■ Brief A: In the core strength article, what daily habit made much of the chronic tension in the writer's back disappear?
■ Brief B: Pick up the core strength article where it ends and write what comes next.

■ Selected passage:

How Strong Is Your Core? And Why Should You Care?

One of the biggest factors hampering my productivity these days is stiffness and pain in my back. Back problems put a limit on how long I can sit in a chair, and how long I can sit in a chair limits how much writing I get done in a day.

Now that I’ve gotten in the habit of stretching every day, a lot of the chronic tension in my back has disappeared, and my neck and shoulders don’t ache after several hours at the computer anymore. So now it’s time for me to add another small step to improve the health of those muscles.

You’re probably already aware that having strong core muscles has many benefits, including:

  • Better posture, and all the benefits that good posture brings (easier breathing, fewer back problems, better flow of signals through the spine which improves the functioning of all your organs), and no age-related hunching.
  • You’ll look thinner. Strong core muscles are like having a natural girdle that keeps everything in place–a strong core helps give dancers that long, lean look.

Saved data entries
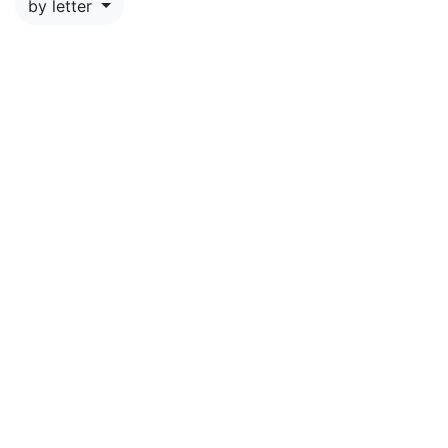
by letter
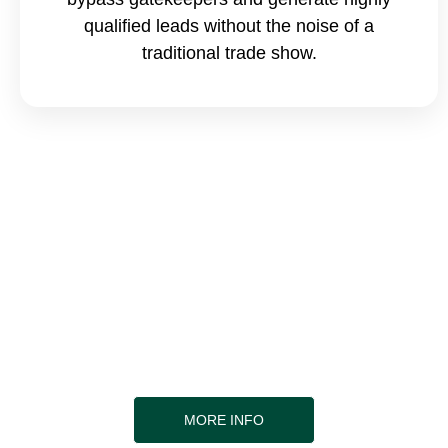
qualified leads without the noise of a
traditional trade show.
Find out more about the seminar
topics
Our expert Speakers are here to offer you a wealth
of knowledge and experience that can help you
elevate your career. Join us to learn more and take
the first step towards a brighter future!
MORE INFO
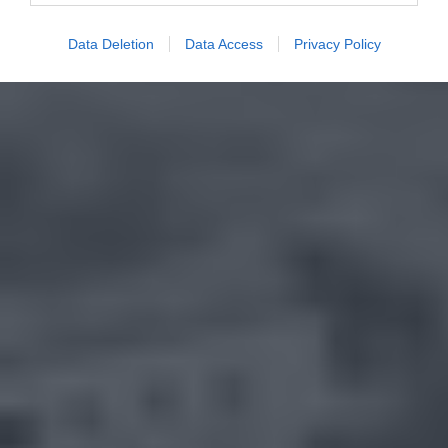
Data Deletion
Data Access
Privacy Policy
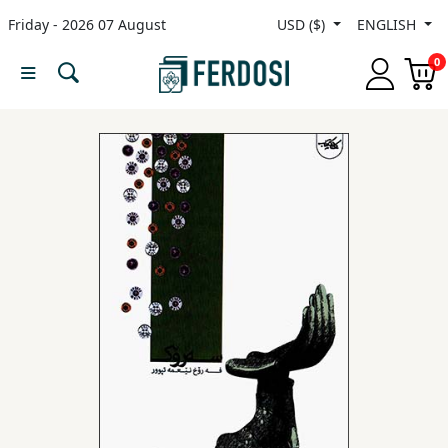
Friday - 2026 07 August
USD ($)
ENGLISH
Menu
0
Category
languages
Fiction
Nonfiction
Middle
East
Studies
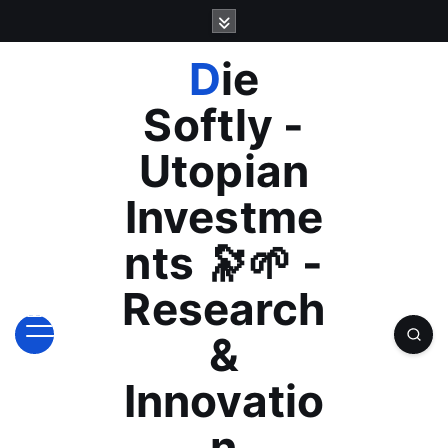
S
k
i
Die
p
t
Softly -
o
c
Utopian
o
n
Investme
t
e
nts 🔭🌱 -
n
t
Research
&
Innovatio
n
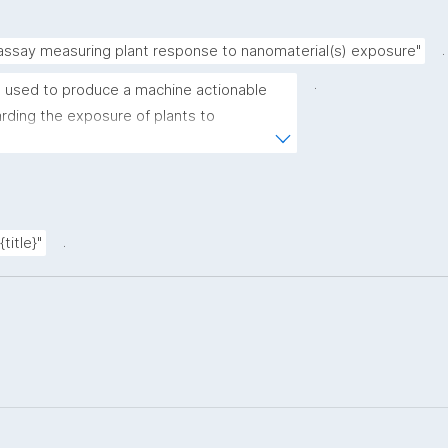
.
 assay measuring plant response to nanomaterial(s) exposure"
.
 used to produce a machine actionable 
ding the exposure of plants to 
plate allows the recording of scientific, 
ovenance metadata."
.
title}"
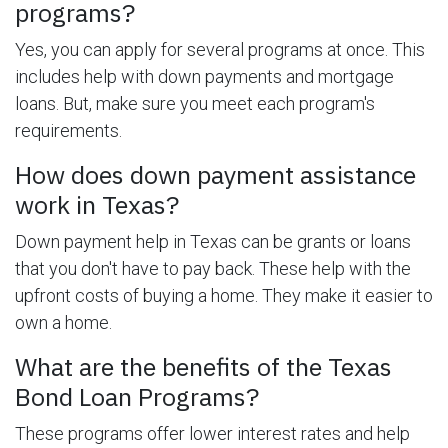
programs?
Yes, you can apply for several programs at once. This
includes help with down payments and mortgage
loans. But, make sure you meet each program's
requirements.
How does down payment assistance
work in Texas?
Down payment help in Texas can be grants or loans
that you don't have to pay back. These help with the
upfront costs of buying a home. They make it easier to
own a home.
What are the benefits of the Texas
Bond Loan Programs?
These programs offer lower interest rates and help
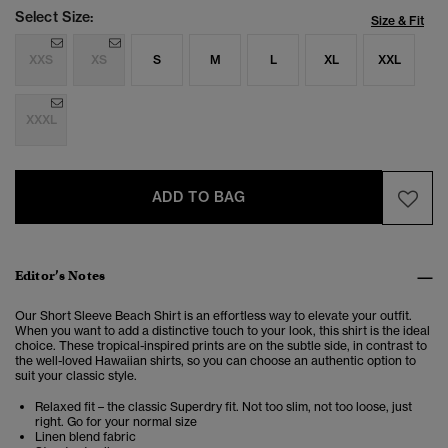
Select Size:
Size & Fit
XXS
XS
S
M
L
XL
XXL
XXXL
ADD TO BAG
Editor’s Notes
Our Short Sleeve Beach Shirt is an effortless way to elevate your outfit.
When you want to add a distinctive touch to your look, this shirt is the ideal
choice. These tropical-inspired prints are on the subtle side, in contrast to
the well-loved Hawaiian shirts, so you can choose an authentic option to
suit your classic style.
Relaxed fit – the classic Superdry fit. Not too slim, not too loose, just
right. Go for your normal size
Linen blend fabric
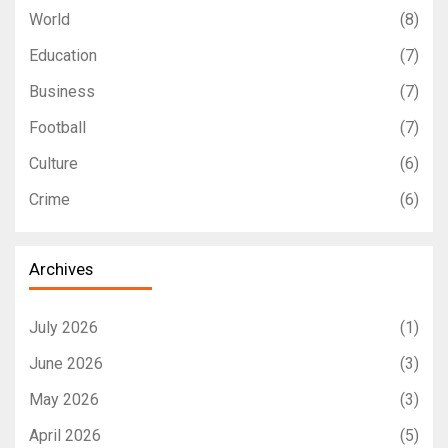
World
(8)
Education
(7)
Business
(7)
Football
(7)
Culture
(6)
Crime
(6)
Archives
July 2026
(1)
June 2026
(3)
May 2026
(3)
April 2026
(5)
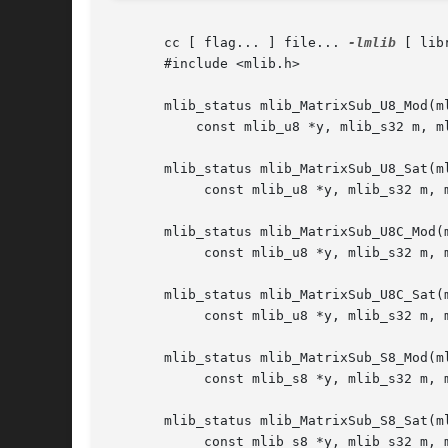
       cc [ flag... ] file... 
-lmlib
 [ lib
       #include <mlib.h>

       mlib_status mlib_MatrixSub_U8_Mod(ml
	   const mlib_u8 *y, mlib_s32 m, mlib_s32 n);

       mlib_status mlib_MatrixSub_U8_Sat(ml
	    const mlib_u8 *y, mlib_s32 m, mlib_s32 n);

       mlib_status mlib_MatrixSub_U8C_Mod(m
	    const mlib_u8 *y, mlib_s32 m, mlib_s32 n);

       mlib_status mlib_MatrixSub_U8C_Sat(m
	    const mlib_u8 *y, mlib_s32 m, mlib_s32 n);

       mlib_status mlib_MatrixSub_S8_Mod(ml
	    const mlib_s8 *y, mlib_s32 m, mlib_s32 n);

       mlib_status mlib_MatrixSub_S8_Sat(ml
	    const mlib_s8 *y, mlib_s32 m, mlib_s32 n);
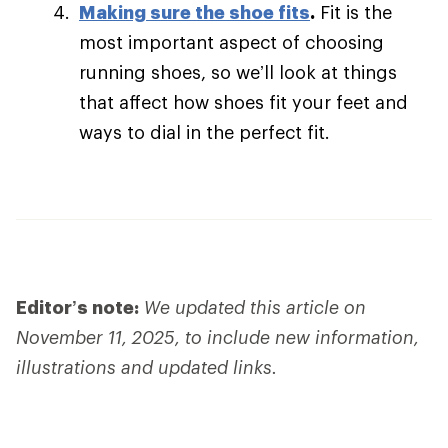
Making sure the shoe fits
.
Fit is the
most important aspect of choosing
running shoes, so we’ll look at things
that affect how shoes fit your feet and
ways to dial in the perfect fit.
Editor’s note:
We updated this article on
November 11, 2025, to include new information,
illustrations and updated links.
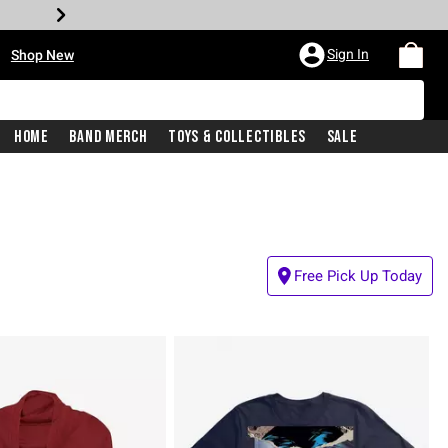
•
Sign In
Shop New
Home
Band Merch
Toys & Collectibles
Sale
Free Pick Up Today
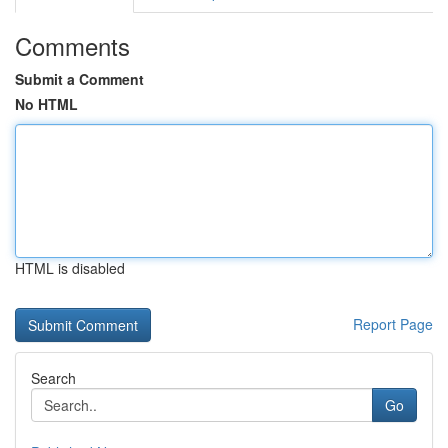
Comments
Submit a Comment
No HTML
HTML is disabled
Report Page
Search
Go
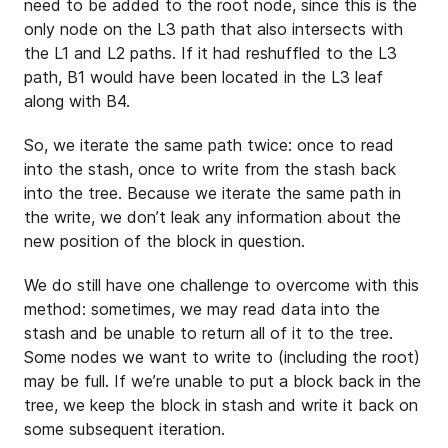
need to be added to the root node, since this is the
only node on the L3 path that also intersects with
the L1 and L2 paths. If it had reshuffled to the L3
path, B1 would have been located in the L3 leaf
along with B4.
So, we iterate the same path twice: once to read
into the stash, once to write from the stash back
into the tree. Because we iterate the same path in
the write, we don’t leak any information about the
new position of the block in question.
We do still have one challenge to overcome with this
method: sometimes, we may read data into the
stash and be unable to return all of it to the tree.
Some nodes we want to write to (including the root)
may be full. If we’re unable to put a block back in the
tree, we keep the block in stash and write it back on
some subsequent iteration.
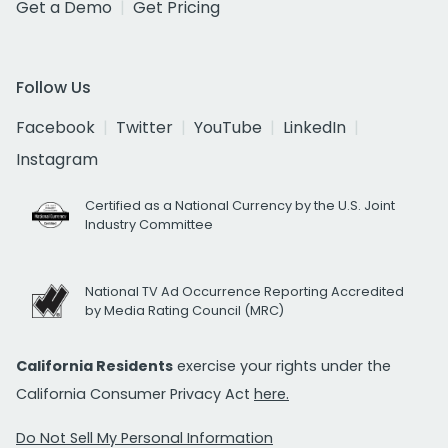
Get a Demo
Get Pricing
Follow Us
Facebook
Twitter
YouTube
LinkedIn
Instagram
Certified as a National Currency by the U.S. Joint
Industry Committee
National TV Ad Occurrence Reporting Accredited
by Media Rating Council (MRC)
California Residents
exercise your rights under the
California Consumer Privacy Act
here.
Do Not Sell My Personal Information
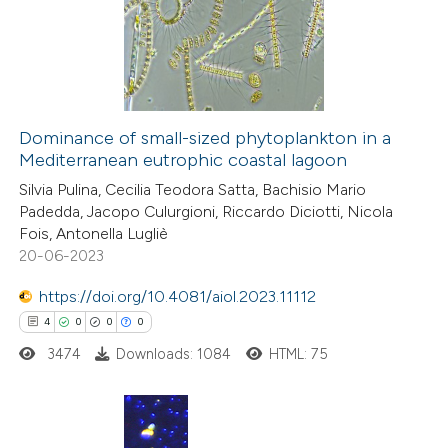
0
Supporting
text of the citation, a
0
Mentioning
ssification describing whether
0
Contrasting
supports, mentions, or contrasts
 cited claim, and a label
icating in which section the
Dominance of small-sized phytoplankton in a
ation was made.
Mediterranean eutrophic coastal lagoon
 how this article has been
Silvia Pulina, Cecilia Teodora Satta, Bachisio Mario
ed at
scite.ai
Padedda, Jacopo Culurgioni, Riccardo Diciotti, Nicola
Fois, Antonella Lugliè
te shows how a scientific paper
20-06-2023
 been cited by providing the
https://doi.org/10.4081/aiol.2023.11112
text of the citation, a
4
0
0
0
ssification describing whether
3474
Downloads: 1084
HTML: 75
supports, mentions, or contrasts
 cited claim, and a label
icating in which section the
ation was made.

■ Written reply A: Stretching every day.

■ Written reply B:
  • Better balance, which means reduced risk of falling. I was surprised to learn that, according to the American Academy of Family Physicians, more people rush to U.S. emergency rooms for injuries related to falling than from any other cause, and they’re the primary cause of accidental death in people over the age of 65.
  • Less back pain from sitting for long periods of time and fewer injuries from lifting heavy things.

What’s that, you say? You hate situps and crunches? Me too. But there are tons of other simple exercises you can do to strengthen those core muscles. I’m going to be doing four core exercises described in Ellie Krieger’s Small Steps to Big Results: a 12-week Action Plan to a Better Life — the Bridge, the Quadruped, the Side Plank, and balancing on one leg with the non-supporting leg held straight in front of you. (The first three of these exercises are shown in the Mayo Clinic Slideshow below.)

Here are some links to help you get started:

You don’t have to go nuts and do a whole workout to see benefits — even picking a single core-strengthening exercise and doing it regularly is an excellent small step.

How are you doing with your small steps? What benefits are you seeing? Where do you need help?

What small step are you going to add this week?